「罪の本質を悟れ」創世記3:1-13

 私たちは自分の周りに垣根を巡らして、自分の王国を作ろうとします。身近なところから、世界に至るまで不和や分裂、憎しみや復讐という悲しみに溢れているのはその垣根をめぐる争い、誰が一番偉いのかという問題です。最初の人アダムとエバは、園の中央の木から食べてはならないという神の戒めを与えられていました。それはしるしです。人としての分をわきまえ、神に従うしるしです。そこには自ら喜んで従う、「私よりもあなた」という麗しい愛の世界であったのです。

 しかし、蛇が彼らを誘惑します。神は本当に言われたのですか。神の言うことはウソです。それを食べれば神のようになる。3段階にたたみ掛けるのです。神のようになるとはどのようなことでしょう。それは、すべてのことを、どんな制約もなく思い通りにするということです。難しいことをしろと命じられたわけではありません。どの木からでも思いのままに食べてよいが、園の中央の木からだけは食べるなというごく簡単な戒めでした。

 しかし、彼らはそれを食べてしまうのです。食べた瞬間、彼らはいちじくの葉で自分を隠し、互いの間に隔ての垣根を作り始めます。罪の本質は「思い通り」です。それを通そうとするとき、「あなたより私」を主張し始めるとき、それこそが罪の本質なのです。どんなところにもその原理が流れています。

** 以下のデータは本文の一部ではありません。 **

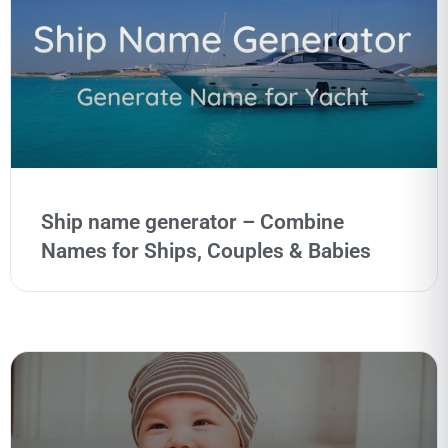
Ship name generator – Combine
Names for Ships, Couples & Babies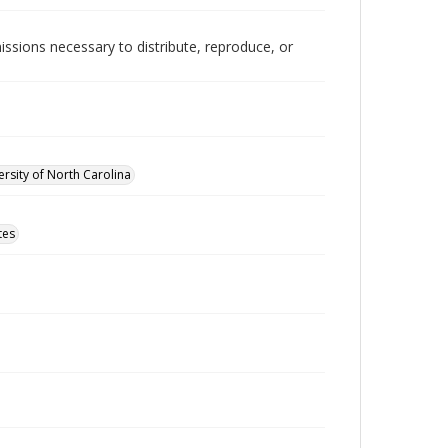
issions necessary to distribute, reproduce, or
rsity of North Carolina
tes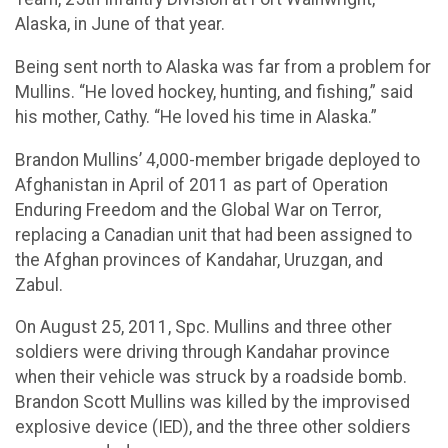
Alaska, in June of that year.
Being sent north to Alaska was far from a problem for
Mullins. “He loved hockey, hunting, and fishing,” said
his mother, Cathy. “He loved his time in Alaska.”
Brandon Mullins’ 4,000-member brigade deployed to
Afghanistan in April of 2011 as part of Operation
Enduring Freedom and the Global War on Terror,
replacing a Canadian unit that had been assigned to
the Afghan provinces of Kandahar, Uruzgan, and
Zabul.
On August 25, 2011, Spc. Mullins and three other
soldiers were driving through Kandahar province
when their vehicle was struck by a roadside bomb.
Brandon Scott Mullins was killed by the improvised
explosive device (IED), and the three other soldiers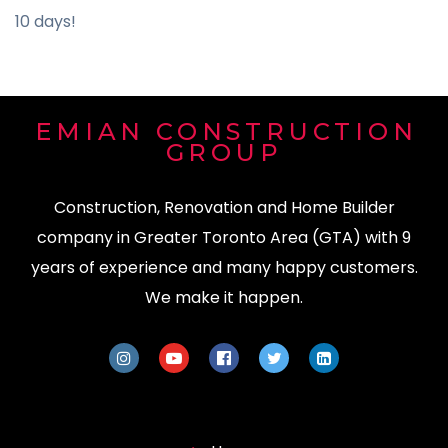
10 days!
EMIAN CONSTRUCTION
GROUP
Construction, Renovation and Home Builder
company in Greater Toronto Area (GTA) with 9
years of experience and many happy customers.
We make it happen.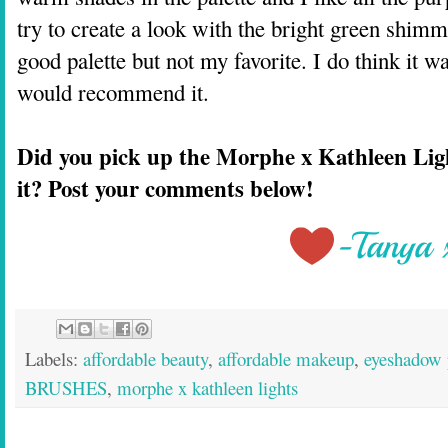
try to create a look with the bright green shimme
good palette but not my favorite. I do think it w
would recommend it.
Did you pick up the Morphe x Kathleen Ligh
it? Post your comments below!
Labels:
affordable beauty
,
affordable makeup
,
eyeshadow 
BRUSHES
,
morphe x kathleen lights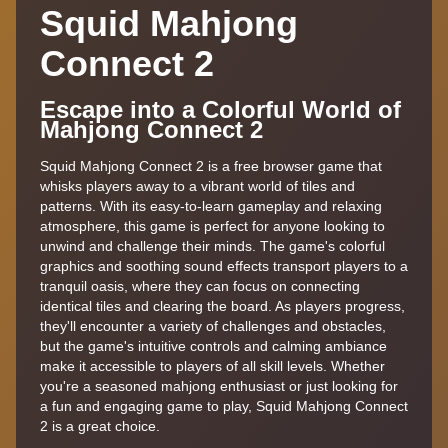
Squid Mahjong
Connect 2
Escape into a Colorful World of
Mahjong Connect 2
Squid Mahjong Connect 2 is a free browser game that
whisks players away to a vibrant world of tiles and
patterns. With its easy-to-learn gameplay and relaxing
atmosphere, this game is perfect for anyone looking to
unwind and challenge their minds. The game's colorful
graphics and soothing sound effects transport players to a
tranquil oasis, where they can focus on connecting
identical tiles and clearing the board. As players progress,
they'll encounter a variety of challenges and obstacles,
but the game's intuitive controls and calming ambiance
make it accessible to players of all skill levels. Whether
you're a seasoned mahjong enthusiast or just looking for
a fun and engaging game to play, Squid Mahjong Connect
2 is a great choice.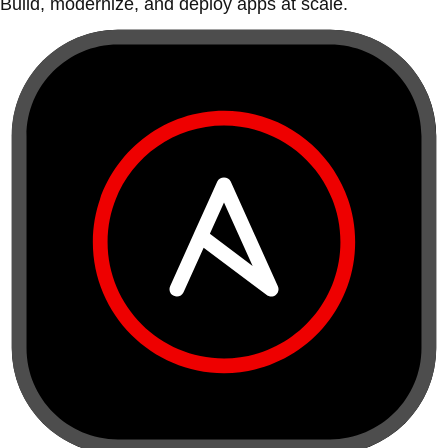
Build, modernize, and deploy apps at scale.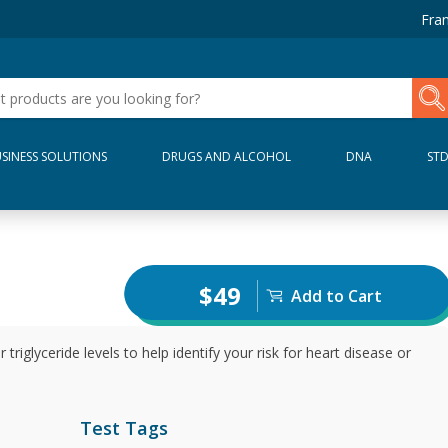
Fran
SINESS SOLUTIONS
DRUGS AND ALCOHOL
DNA
ST
$49
Add to Cart
riglyceride levels to help identify your risk for heart disease or
Test Tags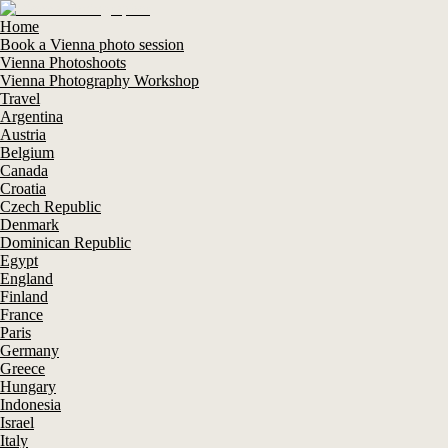
Home
Book a Vienna photo session
Vienna Photoshoots
Vienna Photography Workshop
Travel
Argentina
Austria
Belgium
Canada
Croatia
Czech Republic
Denmark
Dominican Republic
Egypt
England
Finland
France
Paris
Germany
Greece
Hungary
Indonesia
Israel
Italy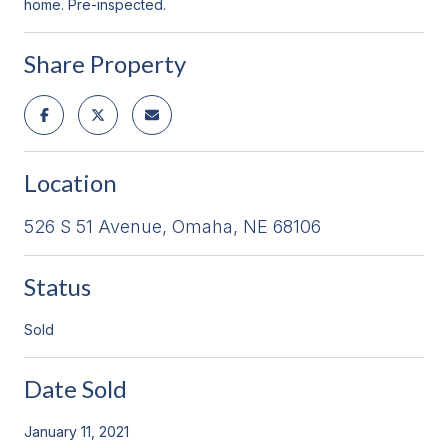
home. Pre-inspected.
Share Property
Location
526 S 51 Avenue, Omaha, NE 68106
Status
Sold
Date Sold
January 11, 2021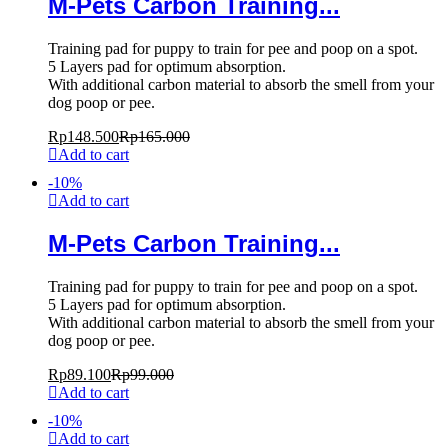
M-Pets Carbon Training...
Training pad for puppy to train for pee and poop on a spot.
5 Layers pad for optimum absorption.
With additional carbon material to absorb the smell from your
dog poop or pee.
Rp
148.500
Rp
165.000
Add to cart
-
10
%
Add to cart
M-Pets Carbon Training...
Training pad for puppy to train for pee and poop on a spot.
5 Layers pad for optimum absorption.
With additional carbon material to absorb the smell from your
dog poop or pee.
Rp
89.100
Rp
99.000
Add to cart
-
10
%
Add to cart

 それを断ち切る唯一の救いがキリストの十字架です。「キリストこそ私たちの平和であり、二つのものを一つにし、隔ての壁を打ちこわし・・・二つのものをご自身において新しいひとりの人に造り上げて、平和を実現する。」蛇の誘惑は巧妙です。複雑に見えても実は単純な心の思いです。御霊に照らされてそれを悟り、そしてキリストに救いと愛に生きる力をいただこうではありませんか。